**What is expected:**
Before you return the lines below, strip out any images and keep every word as written.

[The data Boundary: Start]

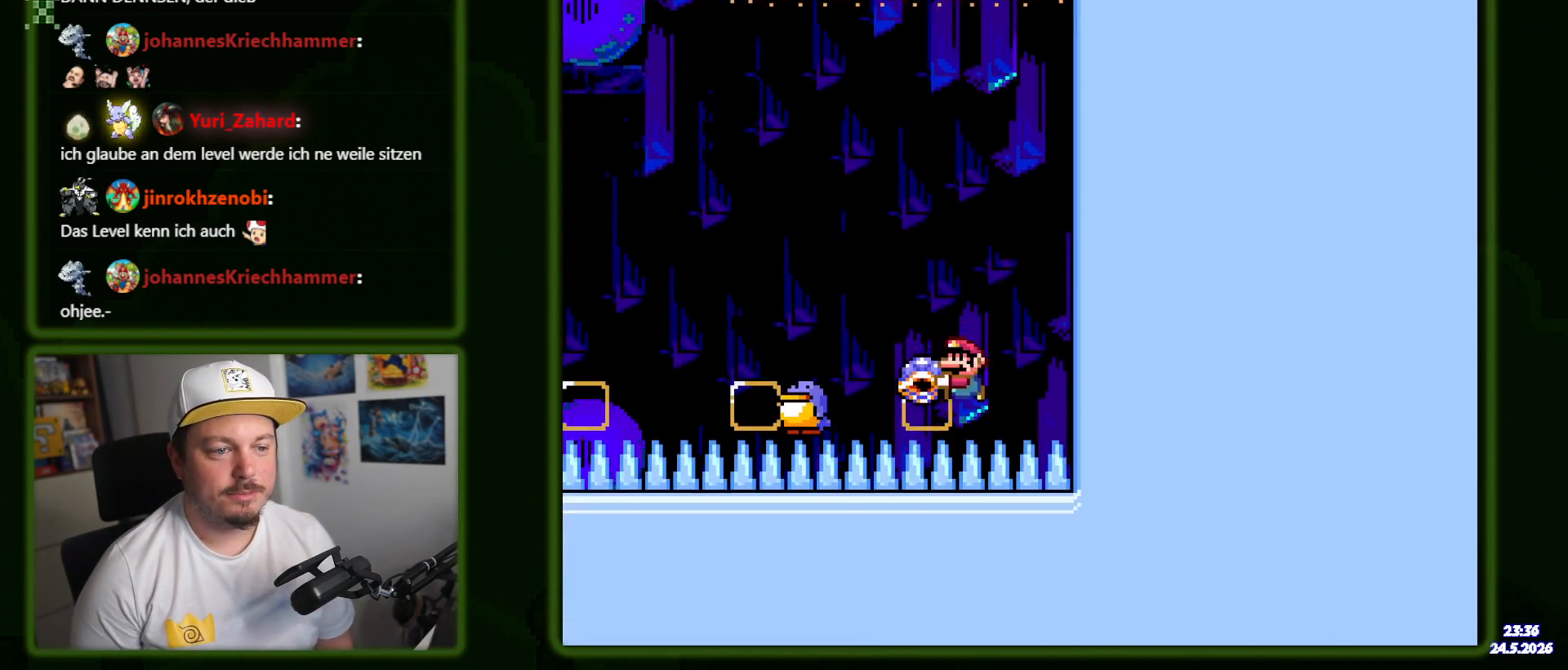
{"buttons": [], "events": [[417, "B", "down"], [467, "B", "up"]]}
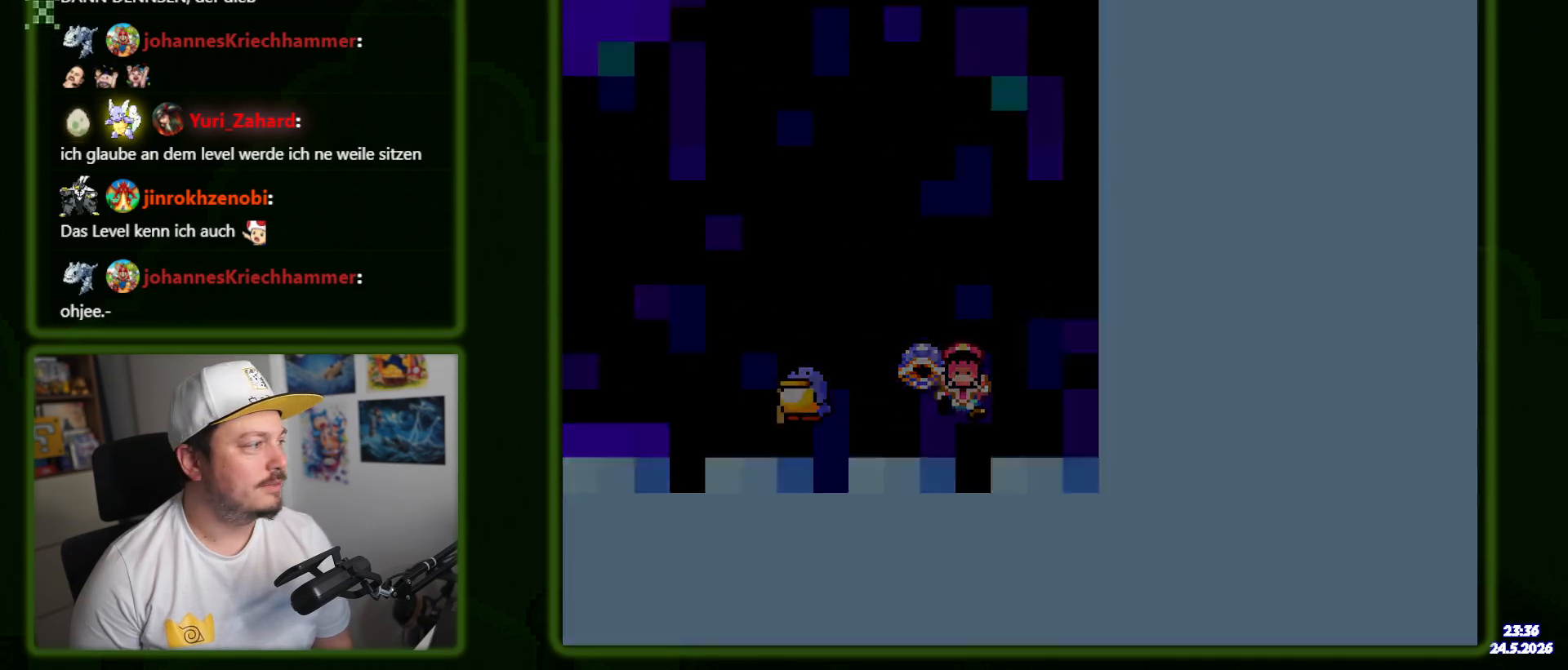
{"buttons": ["B", "Y", "DPAD_RIGHT"], "events": [[50, "B", "down"], [200, "B", "up"], [350, "B", "down"], [350, "Y", "down"], [450, "DPAD_RIGHT", "down"]]}
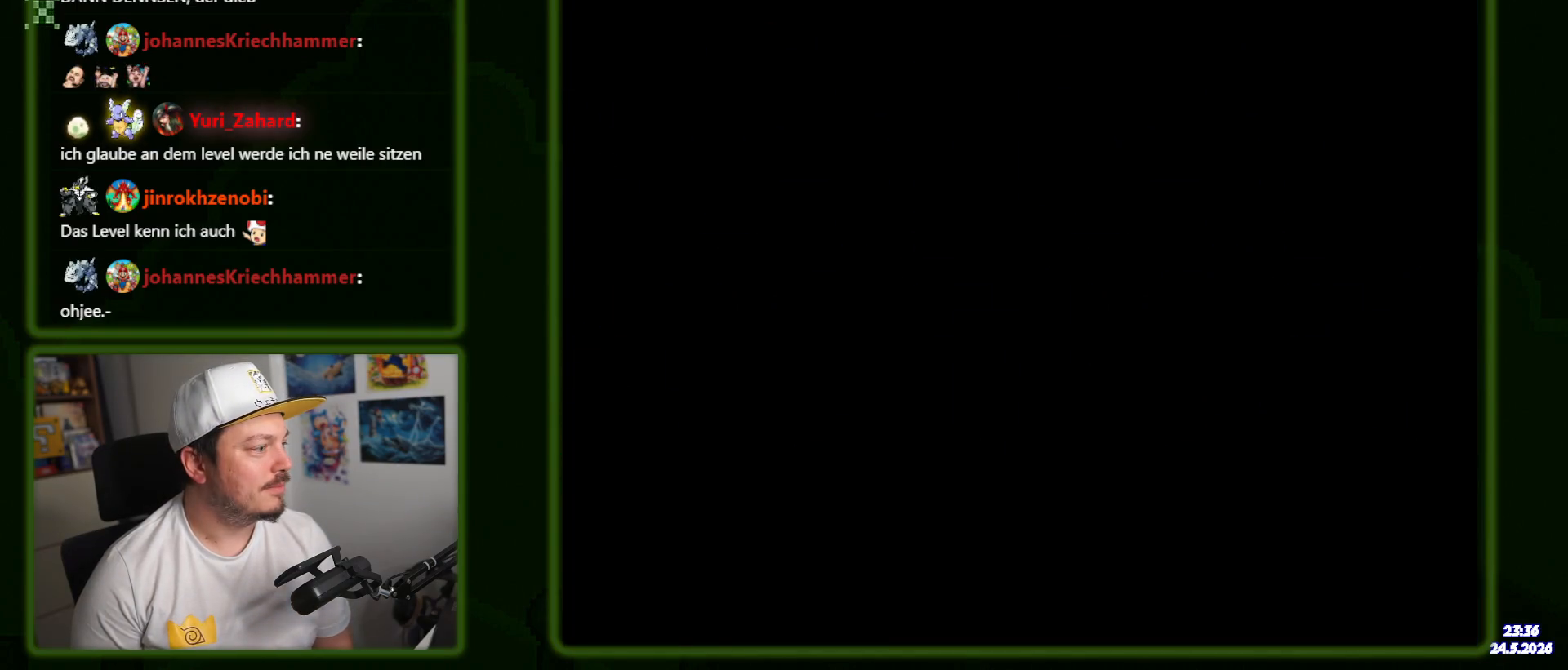
{"buttons": ["B", "Y", "DPAD_RIGHT"], "events": []}
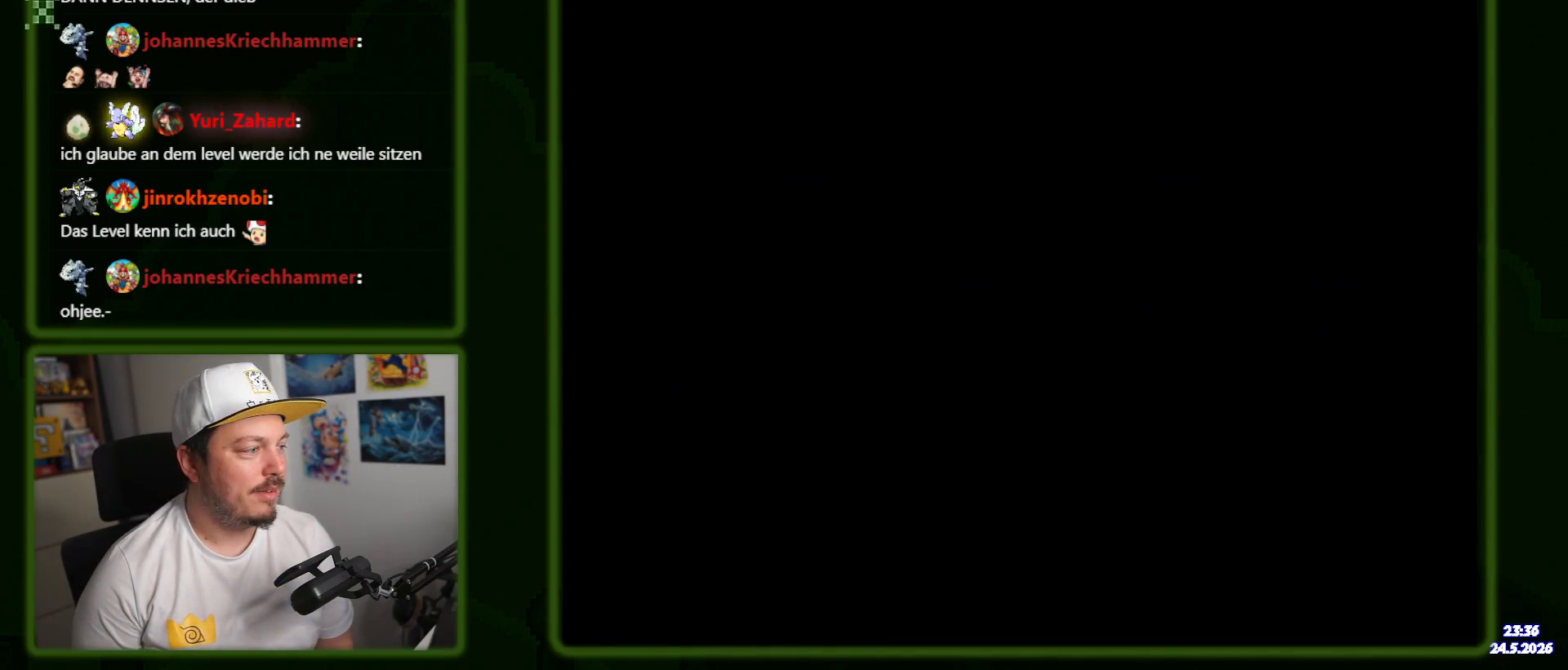
{"buttons": ["Y", "DPAD_RIGHT"], "events": [[484, "B", "up"]]}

[The data Boundary: End]

**Answer space:**
{"buttons": [], "events": [[417, "B", "down"], [467, "B", "up"]]}
{"buttons": ["B", "Y", "DPAD_RIGHT"], "events": [[50, "B", "down"], [200, "B", "up"], [350, "B", "down"], [350, "Y", "down"], [450, "DPAD_RIGHT", "down"]]}
{"buttons": ["B", "Y", "DPAD_RIGHT"], "events": []}
{"buttons": ["Y", "DPAD_RIGHT"], "events": [[484, "B", "up"]]}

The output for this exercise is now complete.